#### 取り組む課題
a. 次の(i)〜(iii)が本文の内容と一致するか、それぞれ「はい」か「いいえ」で判定し、決め手となる本文の語句を正確に引用してください。(i) 母Kさんの預金は残り700万円である。(ii) 母Kさんの脳梗塞には後遺症が残った。(iii) 息子Rさんは、長男の修学旅行の費用が足りないと言ってきた。
b. 本文の「病気が突きつけた「もう続けられない」という現実」から「ーを食べるようになりました。」までを、両端を含めて一字一句違えずに書き写してください。

#### 本文
......

病気が突きつけた「もう続けられない」という現実
転機は母Kさんが軽い脳梗塞で入院したことでした。幸い後遺症は残らなかったものの、生活を改善しないと再発リスクは高いといわれています。血圧は上が200に近づくこともあります。現在も170を下回ることはなく、絶対に無理はできません。もともと野菜嫌いの偏食だった母Kさんは、毎日苦手なはずのブロッコリーを食べるようになりました。
入院中は同じ病室に、重い脳卒中を患った同世代の女性がいました。全身が麻痺していて反応がほとんどなく、看護師に痰の吸引をしてもらい、いびきをかいて寝ていました。1ヵ月ほどで介護施設へと移っていきました。母Kさんはその光景にショックを受け、初めて自分の家計を冷静に見直しました。預金は残り700万円。息子夫婦からの無心が続けば、あと2年ほどで底を突きます。
「私が脳出血で倒れて介護になったら、お金はどうしたらいいのだろう」母Kさんは怖くなってしまいました。介護施設に入ることもできず、自宅での介護も無理となったら? 息子夫婦が頼りになるはずがありません。
退院後、しばらくしてから、母Kさんのもとにまた息子Rさんが、お金を貸してほしいとやってきました。長男の修学旅行の費用が足りないのだといいます。母Kさんは冷静に息子にいいました。
「ごめんね、もうお金はないの。自分の介護のお金も残さなきゃならなくて」
「孫のためでも無理なの?」と息子は驚いた様子。
「修学旅行のお金なら払ってあげたいけど、もう無理なの」

......

#### 抽出された行
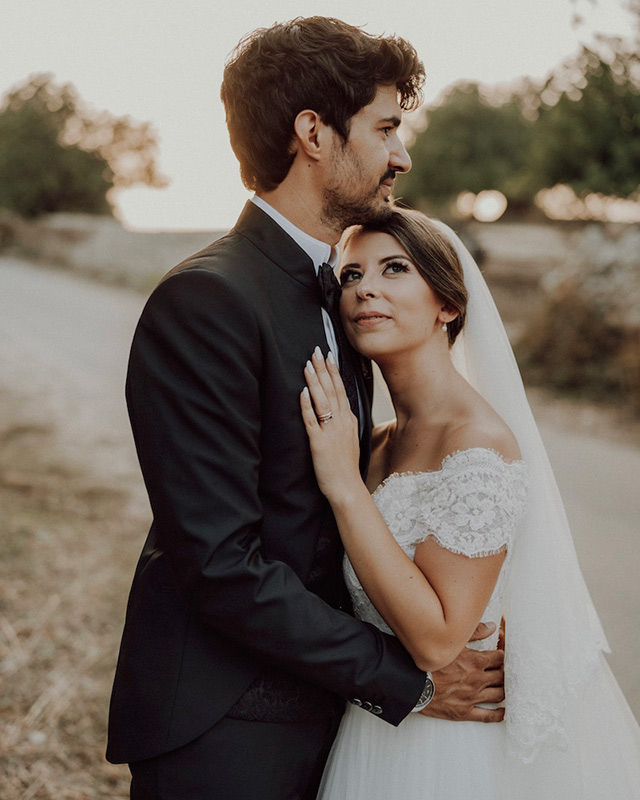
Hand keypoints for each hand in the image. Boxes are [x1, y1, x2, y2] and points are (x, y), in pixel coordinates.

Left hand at [300, 347, 360, 503]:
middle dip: (323, 369)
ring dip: (315, 381)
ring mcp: (331, 431)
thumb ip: (344, 422)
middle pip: (332, 390)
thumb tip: (339, 409)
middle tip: (316, 351)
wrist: (347, 487)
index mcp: (349, 420)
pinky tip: (303, 392)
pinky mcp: (319, 442)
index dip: (333, 372)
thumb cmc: (345, 465)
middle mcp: (342, 422)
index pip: (341, 390)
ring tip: (307, 365)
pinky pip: (312, 420)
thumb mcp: (350, 438)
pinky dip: (307, 405)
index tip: (328, 355)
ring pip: (323, 401)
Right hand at [420, 622, 504, 722]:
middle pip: (502, 676)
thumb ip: (474, 632)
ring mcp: (472, 697)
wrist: (413, 683)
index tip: (502, 654)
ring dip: (504, 690)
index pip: (500, 657)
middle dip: (505, 672)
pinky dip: (498, 714)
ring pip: (498, 694)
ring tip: (505, 687)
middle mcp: (478, 680)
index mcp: (476, 662)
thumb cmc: (430, 661)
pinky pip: (488, 716)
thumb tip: (492, 626)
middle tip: (504, 670)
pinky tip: (503, 711)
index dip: (503, 654)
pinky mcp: (465, 712)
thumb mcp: (452, 642)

......

#### 課題の解答
a.
(i) はい。「預金は残り700万円。」
(ii) いいえ。「幸い後遺症は残らなかったものの」
(iii) はい。「長男の修学旅行の費用が足りないのだといいます。」

b.
病気が突きつけた「もう続けられない」という現実
転機は母Kさんが軽い脳梗塞で入院したことでした。幸い後遺症は残らなかったものの、生活を改善しないと再発リスクは高いといわれています。血圧は上が200に近づくこともあります。現在も170を下回ることはなく、絶対に無理はできません。もともと野菜嫌いの偏食だった母Kさんは、毎日苦手なはずのブロッコリーを食べるようになりました。